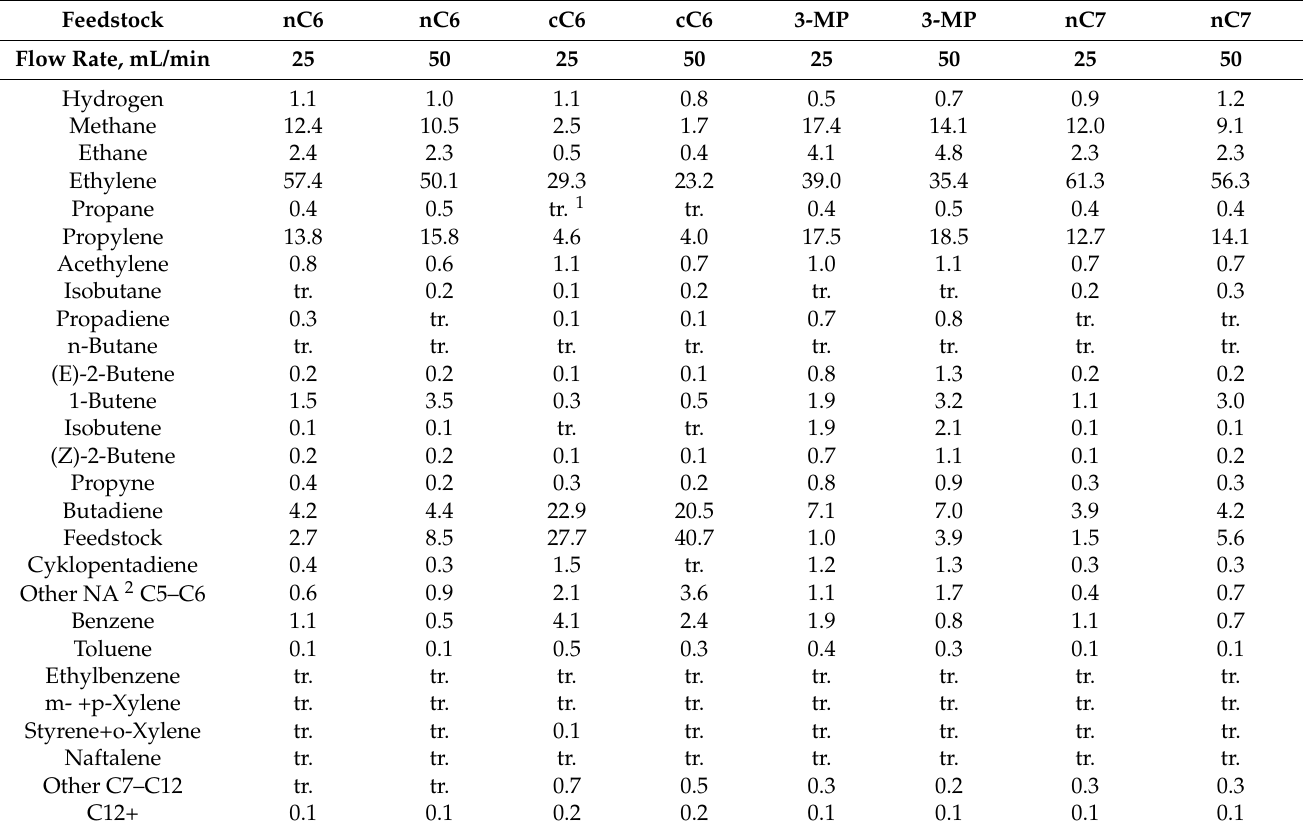
Table 2. Pyrolysis of pure co-pyrolysis partners at 820 ◦ C and carrier gas flow rate of 25 mL/min and 50 mL/min. Composition ( w / w ) of reaction mixture after pyrolysis (in columns: hexane; cyclohexane;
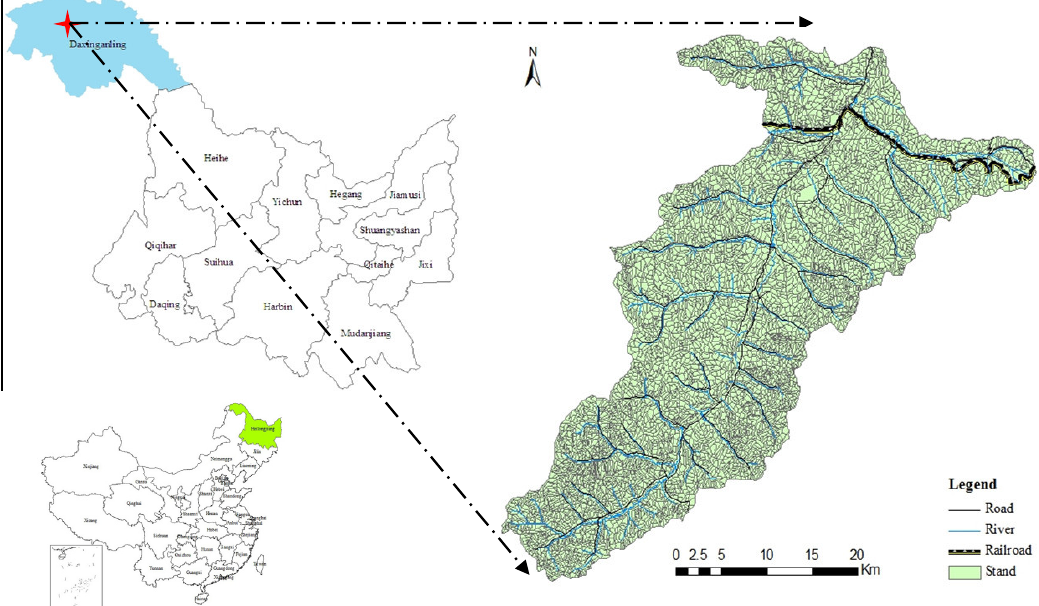
Figure 1. Study area of Pangu forest farm in Heilongjiang Province, northeast China.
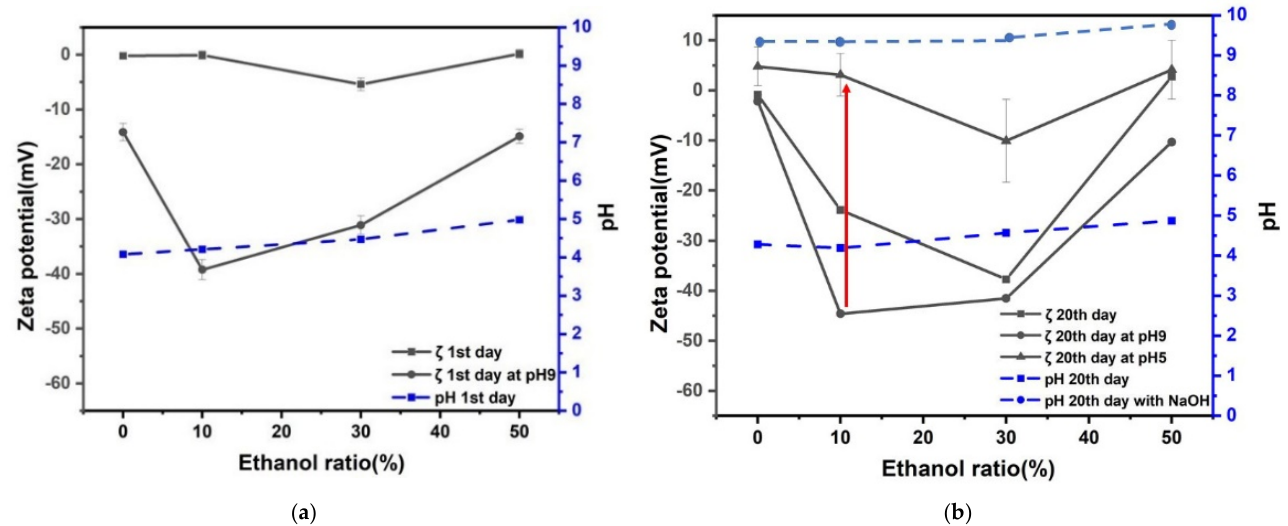
Figure 5. Zeta potential and pH for CO 2 nanobubble solution as a function of ethanol percentage of ethanol aqueous solution mixtures after: ( a ) 1 day and ( b ) 20 days.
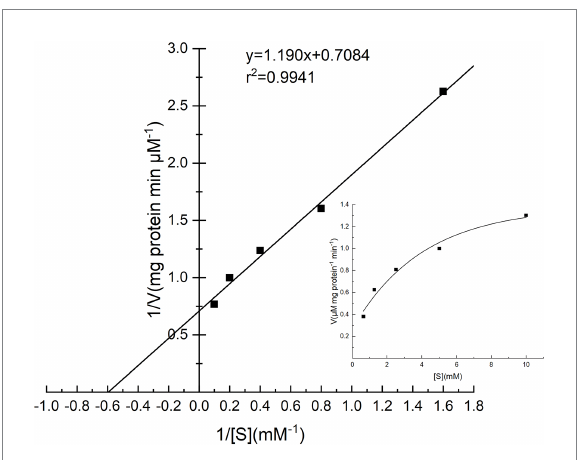
FIGURE 7 Lineweaver–Burk plot for the determination of K m and V max for PG from Chryseobacterium cucumeris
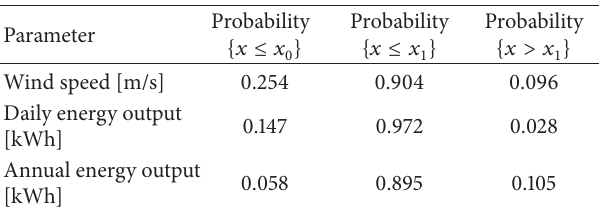
Table 2: Simulation process results.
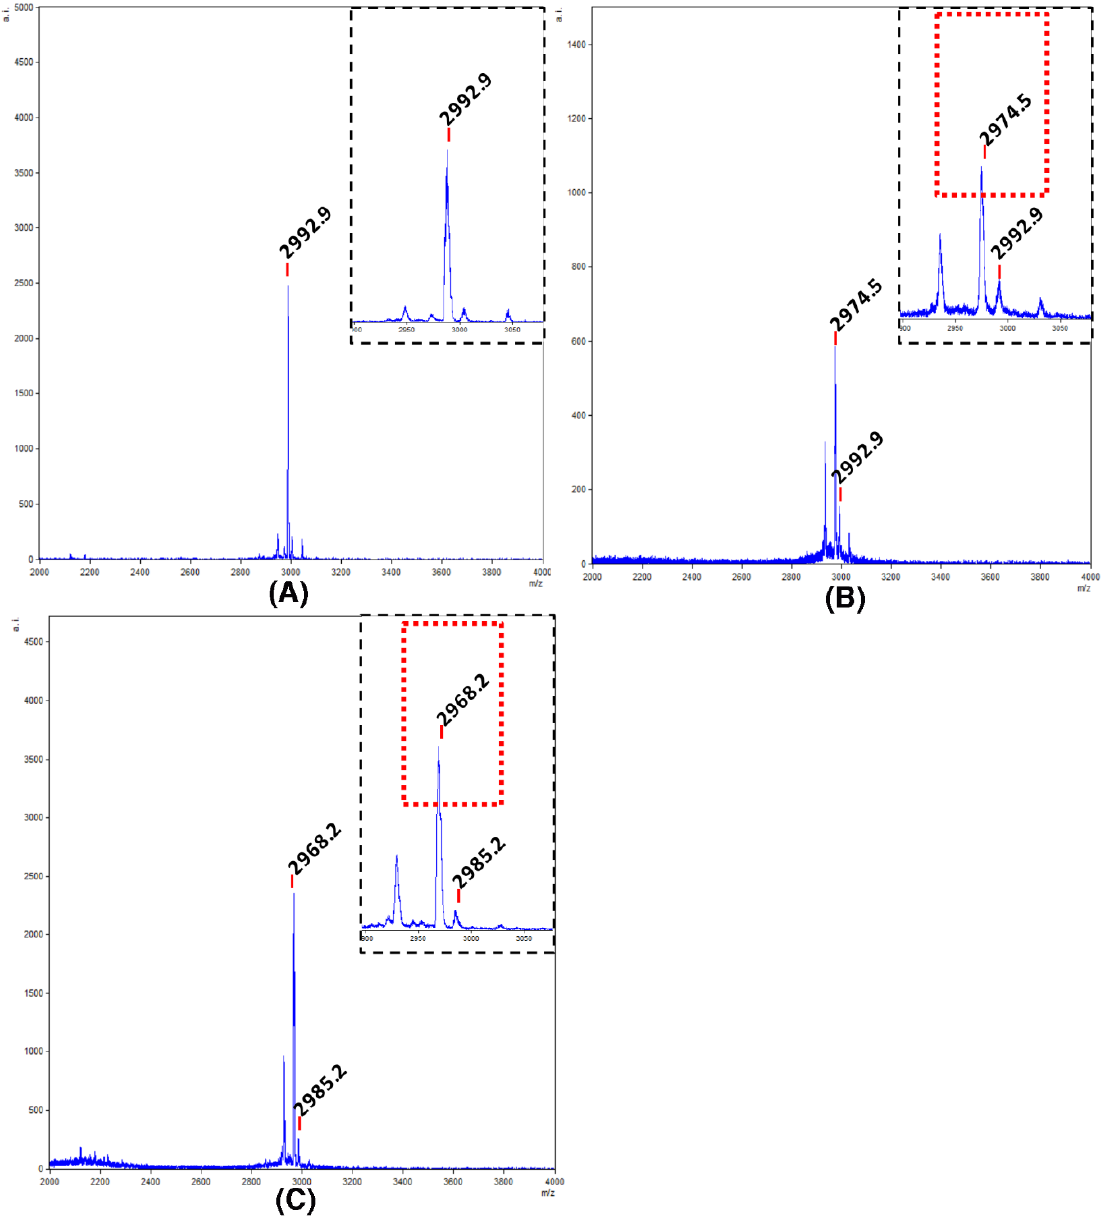
Figure 2. Mass spectrometric analysis of the cyclotide synthesis and folding. ( A ) MALDI-TOF spectra of linear unprotected cyclotide. Segmented quadrant shows a zoom of the molecular mass of the resulting linear peptide (2992.9 Da); ( B ) MALDI-TOF spectra of the unprotected cyclic peptide. Segmented quadrant shows a zoom of the peptide without the water molecule (2974.5 Da); ( C ) MALDI-TOF spectra of the target cyclotide. Segmented quadrant shows a zoom of the cyclic peptide without six hydrogen atoms from the three-disulfide bond formed (2968.2 Da).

+ + +

■ EXERCISE BRIEF ■
Nothing but an exact copy belongs in the answer: the lines from the top of the records through the line containing "Table 2: Simulation process results.", minus the pictures.

■ RESPONSE ■
Table 2. Pyrolysis of pure co-pyrolysis partners at 820 ◦ C and carrier gas flow rate of 25 mL/min and 50 mL/min. Composition ( w / w ) of reaction mixture after pyrolysis (in columns: hexane; cyclohexane;
Figure 1. Study area of Pangu forest farm in Heilongjiang Province, northeast China.
Figure 5. Zeta potential and pH for CO 2 nanobubble solution as a function of ethanol percentage of ethanol aqueous solution mixtures after: ( a ) 1 day and ( b ) 20 days.
FIGURE 7 Lineweaver–Burk plot for the determination of K m and V max for PG from Chryseobacterium cucumeris
Table 2: Simulation process results.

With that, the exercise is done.